== EXTRAIT PROPOSÉ ==
- - -

C'est la guerre des Balkans avec l’avance rapide des Russes vers Constantinople et l'«attitude menaçante» de l'Angleterre, la concentration des escadres britanniques devant les Dardanelles. Mais c’est aussi l’indépendance de la Bulgarie, de la Serbie et du Monténégro. Avant que ce Traité de San Stefano ne soit bafoué en quelques mois d’un revers de main par le Congrès de Berlin, dramatisé par le grand duel de Gortchakow (ministre des Affaires étrangères russe) et de Bismarck sous les yeux de Beaconsfield et d'Andrassy; c'est la brouille éclatante des Hohenzollern et des Romanov.
Mais cette époque est aussi le déchaînement épouvantable des fureurs nihilistes en Russie, et, pour dernier acte de la tragédie, l'assassinat du généreux «libérateur des serfs», Alexandre II.
Comment la vive intelligence de Rudolf ne se passionnerait-elle pas en voyant se transformer ainsi, quotidiennement, le scénario du spectacle européen?
Suite à ces troubles et cet attentat, une idée le poursuit, l'obsède: le rôle que lui assigne, dès sa majorité, son titre de Prince héritier.
Jusqu'alors, il n'y a pensé que très vaguement; il voit son père si robuste et qui semble assuré de vivre quelque trente ou quarante années encore. Maintenant, il ne cesse plus de réfléchir à ce qu'il ferait, si l'héritage des Habsbourg lui tombait inopinément sur les épaules.

- - -

== TÂCHE A ==
Répondez aux questions suivantes d'après l'extrait :
(i) Quel traité le Congrès de Berlin bafoue-t-il en quelques mois ?
(ii) Quel surnom l'extrait attribue-t-il à Alexandre II ?
(iii) Combien d'années le père de Rudolf semble-t-il encore assuré de vivre ?
L'extrait et le listing proviennent de sources distinctes.

== DONNÉES FOURNIES ==
- - -

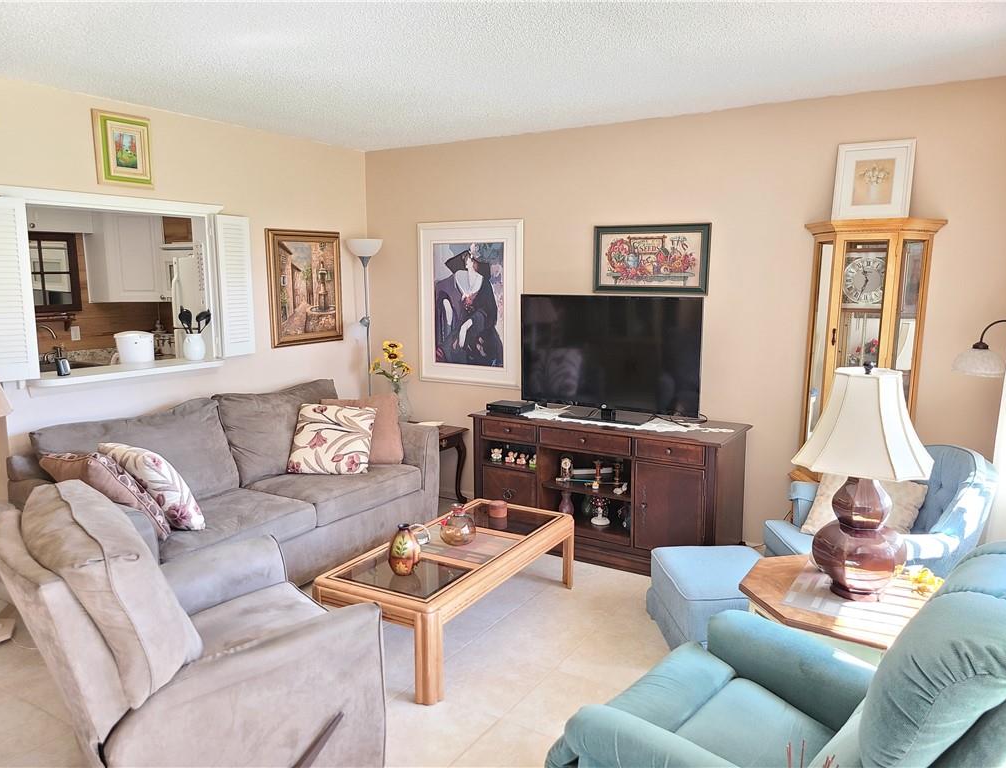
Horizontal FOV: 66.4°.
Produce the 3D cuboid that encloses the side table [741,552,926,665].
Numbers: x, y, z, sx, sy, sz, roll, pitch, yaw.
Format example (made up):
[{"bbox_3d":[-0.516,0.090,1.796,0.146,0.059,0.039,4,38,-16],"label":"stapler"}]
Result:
[{"bbox_3d":[1.147,0.948,2.575,0.655,0.530,0.655,5,10,32],"label":"side table"}]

- - -

== TÂCHE B ==
Donnez le listing sous forme de CSV à deux colonnes, consigne et resultat, chaque consigne occupant une ligne avec son résultat. Mettez chaque champ entre guillemets, remplacez les sauts de ligne par des espaces et omettez les images.

== RÉPONSE A ==
(i) Le Traité de San Stefano.
(ii) «libérateur des serfs».
(iii) Quelque trente ou quarante années.

== RÉPONSE B ==
consigne,resultat
"Horizontal FOV: 66.4°. Produce the 3D cuboid that encloses the side table [741,552,926,665]. Numbers: x, y, z, sx, sy, sz, roll, pitch, yaw. Format example (made up): [{""bbox_3d"":[-0.516,0.090,1.796,0.146,0.059,0.039,4,38,-16],""label"":""stapler""}] Result:","[{""bbox_3d"":[1.147,0.948,2.575,0.655,0.530,0.655,5,10,32],""label"":""side table""}]"